A user-centred approach to managing public knowledge facilitates equitable access to information via the Internet. The development and application of standards and guidelines for document management and web site usability is central to The Regional Institute's technical agenda.
In the electronic environment, the author is the publisher. By standardising the structure of information in its source format, typically Microsoft Word, authors are able to automate and distribute the task of bringing the continuum of public knowledge together in a way that meets the needs of different user groups from nuclear physicists and cell biologists to farmers and rural health care workers.

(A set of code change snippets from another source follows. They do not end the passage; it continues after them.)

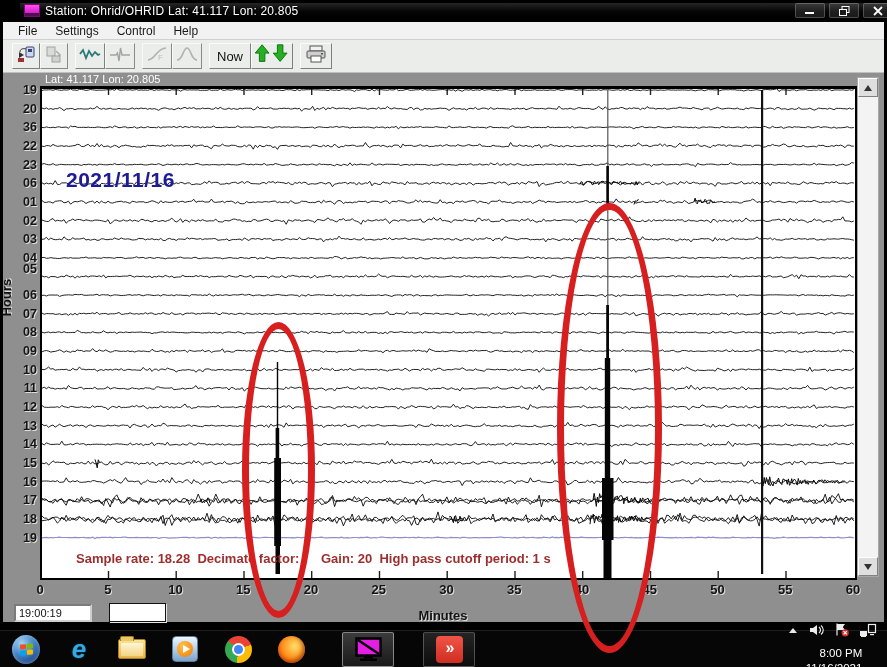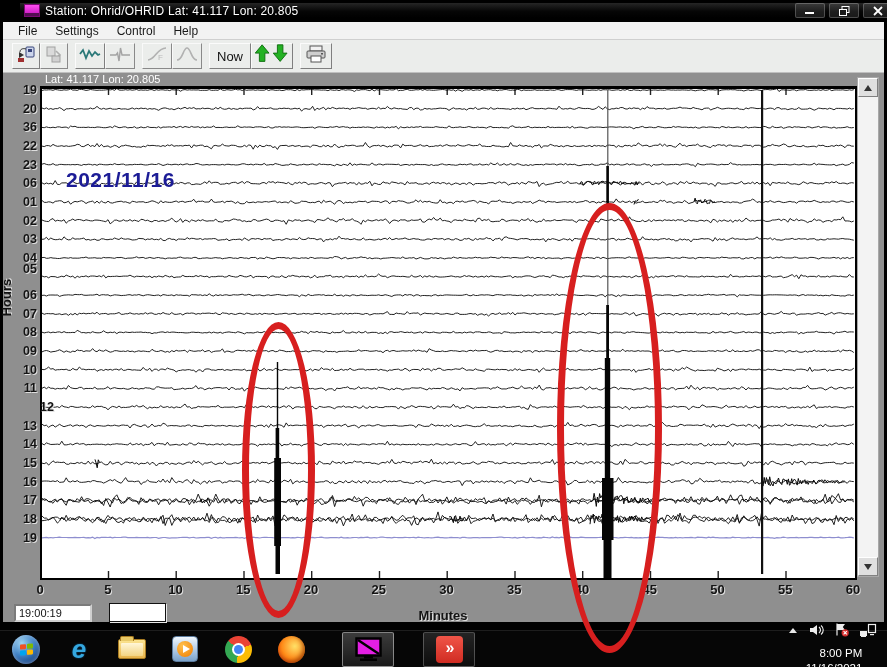--- a/index.html
+++ b/index.html
@@ -228,21 +228,21 @@
         <div class="hour-lab" style="left: 5px; top: 213.55px;">02</div>
         <div class="hour-lab" style="left: 5px; top: 232.2px;">03</div>
         <div class="hour-lab" style="left: 5px; top: 250.85px;">04</div>
         <div class="hour-lab" style="left: 5px; top: 262px;">05</div>
         <div class="hour-lab" style="left: 5px; top: 288.15px;">06</div>
         <div class="hour-lab" style="left: 5px; top: 306.8px;">07</div>
         <div class="hour-lab" style="left: 5px; top: 325.45px;">08</div>
         <div class="hour-lab" style="left: 5px; top: 344.1px;">09</div>
         <div class="hour-lab" style="left: 5px; top: 362.75px;">10</div>
         <div class="hour-lab" style="left: 5px; top: 381.4px;">11</div>
-        <div class="hour-lab" style="left: 22px; top: 400.05px;">12</div>
+        <div class="hour-lab" style="left: 5px; top: 400.05px;">12</div>
         <div class="hour-lab" style="left: 5px; top: 418.7px;">13</div>
         <div class="hour-lab" style="left: 5px; top: 437.35px;">14</div>
         <div class="hour-lab" style="left: 5px; top: 456px;">15</div>
         <div class="hour-lab" style="left: 5px; top: 474.65px;">16</div>
         <div class="hour-lab" style="left: 5px; top: 493.3px;">17</div>
         <div class="hour-lab" style="left: 5px; top: 511.95px;">18</div>
         <div class="hour-lab" style="left: 5px; top: 530.6px;">19</div>
       </div>
 
     <div id="plot">
@@ -316,20 +316,21 @@
           <rect x="234.2" y="372" width="6.8" height="88" fill="#050505"></rect>
           <rect x="235.5" y="460" width="4.5" height="28" fill="#050505"></rect>
           <rect x="566.3" y="80" width="2.6" height="38" fill="#050505"></rect>
           <rect x="566.2" y="219" width="2.8" height="58" fill="#050505"></rect>
           <rect x="564.8" y="272" width="5.4" height="125" fill="#050505"></rect>
           <rect x="562" y="392" width="11.5" height="62" fill="#050505"></rect>
           <rect x="563.5" y="452" width="8" height="40" fill="#050505"></rect>
         </svg>
     </div>
     <div id="date-label">2021/11/16</div>
+    <div id="info-label">Sample rate: 18.28  Decimate factor:      Gain: 20  High pass cutoff period: 1 s</div>
 
     <div id="vscroll">
       <span class="sbtn up">
           <span class="tri-up"></span>
         </span>
       <span class="sbtn down">
           <span class="tri-down"></span>
         </span>
     </div>
 

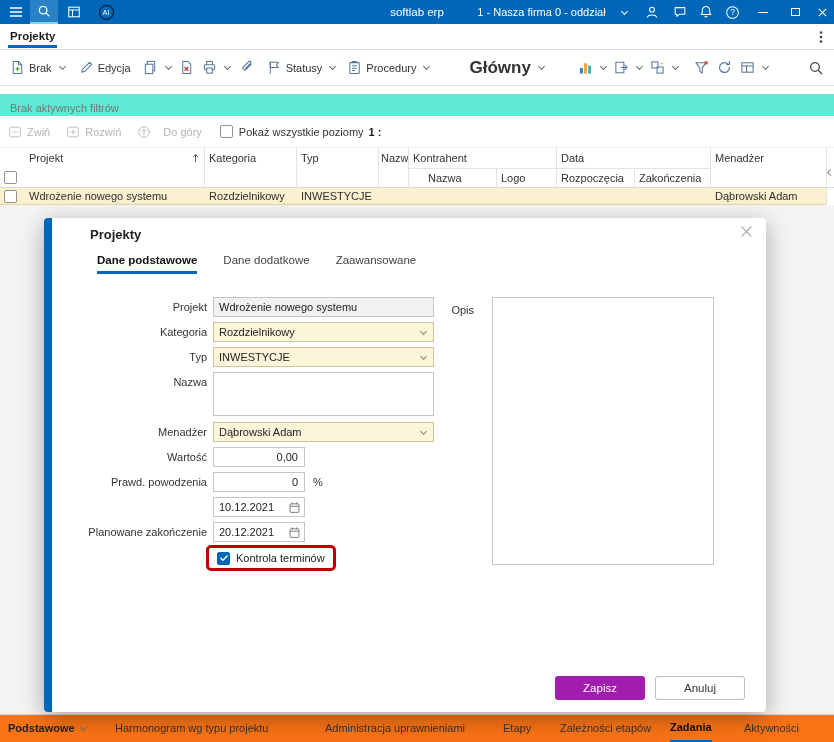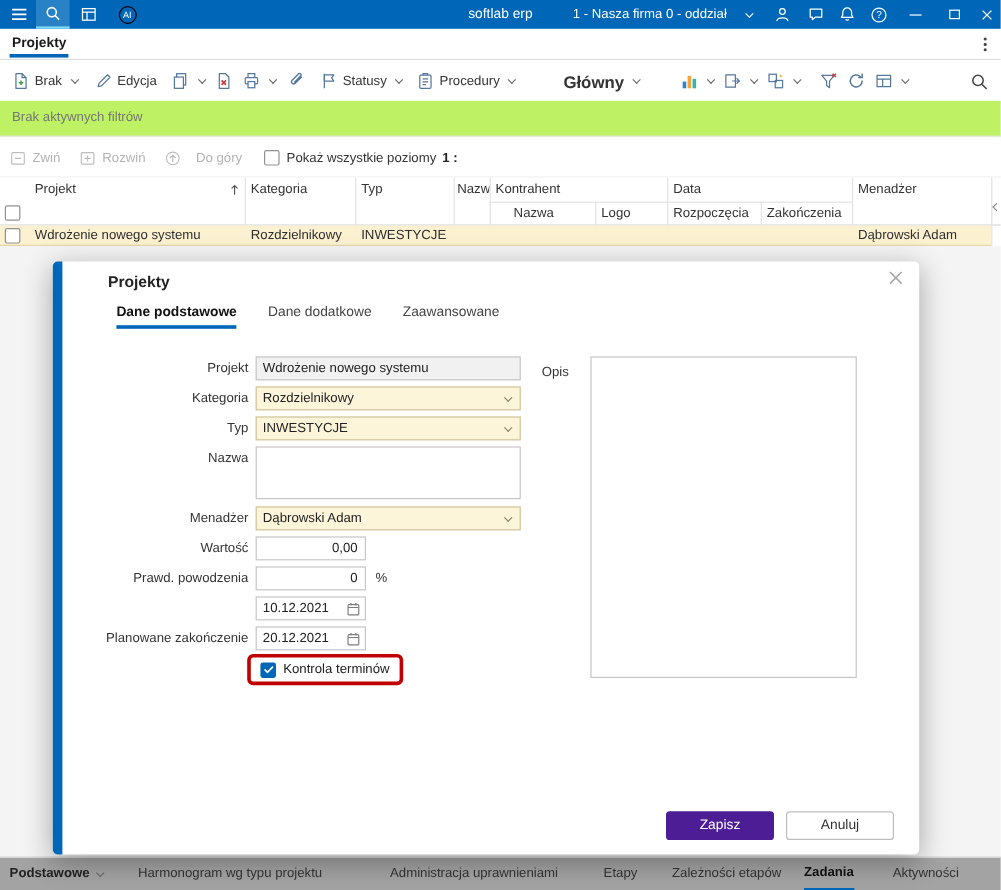--- a/index.html
+++ b/index.html
@@ -33,24 +33,24 @@
     border-bottom:1px solid #dedede; }
   .page-tab { position:absolute; left:8px; top:3px; padding:3px 2px 3px; border-bottom:3px solid #0067b8;
     font-weight:bold; font-size:11.5px; color:#1a1a1a; }
   .kebab { position:absolute; right:6px; top:5px; }
 
   
   .toolbar { position:absolute; left:0; top:50px; width:834px; height:36px; background:#fff;
     border-bottom:1px solid #dedede; display:flex; align-items:center; padding:0 10px; }
   .tool { display:flex; align-items:center; gap:4px; font-size:11px; color:#333; }
   .tool svg { color:#54779c; }
-  .bold { font-weight:bold; font-size:14px; }
-
-  
-  .filterbar { position:absolute; left:0; top:84px; width:834px; height:30px; background:#bef264;
+  .bold { font-weight:bold; font-size:17px; }
+
+  
+  .filterbar { position:absolute; left:0; top:94px; width:834px; height:30px; background:#5eead4;
     border-bottom:1px solid #e6e6e6; line-height:29px; padding-left:10px; font-size:11px; color:#767676; }
 
   
   .gridbar { position:absolute; left:0; top:116px; width:834px; height:32px; background:#fff;
     display:flex; align-items:center; padding-left:8px; border-bottom:1px solid #efefef; }
   .gb-btn { display:flex; align-items:center; gap:5px; font-size:11px; color:#b3b3b3; }
   .gb-btn svg { color:#bdbdbd; }
   .cbx { width:13px; height:13px; border:1px solid #919191; background:#fff; border-radius:2px; }
   .cbx.on { background:#0067b8; border-color:#0067b8; display:flex; align-items:center; justify-content:center; }
 
@@ -86,25 +86,25 @@
   .fld.num { width:92px; text-align:right; padding-right:6px; }
   .fld.date { width:92px; padding-right:18px; }
   .cal { position:absolute; right:3px; top:3px; color:#7d7d7d; }
   .suffix { position:absolute; left:269px; font-size:11px; line-height:20px; color:#333; }
   .ta { position:absolute; border:1px solid #c6c6c6; background:#fff; }
   .redbox { position:absolute; left:162px; top:327px; height:26px; border:3px solid #c00000; border-radius:5px;
     display:flex; align-items:center; gap:6px; padding:0 8px; }
   .redbox .klabel { font-size:11px; color:#222; }
   .btn { position:absolute; width:90px; height:24px; top:458px; border-radius:3px; font-size:11.5px;
     display:flex; align-items:center; justify-content:center; }
-  .btn.primary { left:511px; background:#4c1d95; color:#fff; }
+  .btn.primary { left:511px; background:#a21caf; color:#fff; }
   .btn.secondary { left:611px; background:#fff; border:1px solid #bdbdbd; color:#333; }
 
   
-  .bottombar { position:absolute; left:0; top:714px; width:834px; height:28px; background:#a3a3a3;
+  .bottombar { position:absolute; left:0; top:714px; width:834px; height:28px; background:#f97316;
     border-top:1px solid #d8d8d8; z-index:6; }
   .bb-item { position:absolute; top:0; height:27px; line-height:27px; font-size:11px; color:#333; white-space:nowrap; }
   .bb-item.active { font-weight:bold; color:#111; border-bottom:3px solid #0067b8; height:28px; line-height:25px; }
   .bb-main { position:absolute; left:8px; top:0; height:27px; line-height:27px; font-size:11px;
     font-weight:bold; color:#222; display:flex; align-items:center; gap:2px; }
 </style>
 </head>
 <body>
 
 <div class="app">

The Regional Institute is working with a number of academic and research organisations to develop guidelines and templates for authors working in Microsoft Word. An automated "Word to Web" publishing system allows documents to be formatted and archived in standardised Microsoft Word templates and delivered via the Internet in open HTML format.
We use a fruit-packing analogy to describe the "Word to Web" publishing system (see www.regional.org.au/au/asa/2001/5/a/johnson.htm. Most of the effort required to share information in electronic format occurs at the source (typically in Microsoft Word).
A template is applied to automate the output to HTML in a standard (Unix) directory structure. Standard navigation features and site structure are automatically incorporated in the HTML publication. A consistent look and feel or theme is applied to each publication. Graphic design, often the most expensive part of any publishing, is minimised by using a templated approach based on basic, web-friendly colours and low resolution images.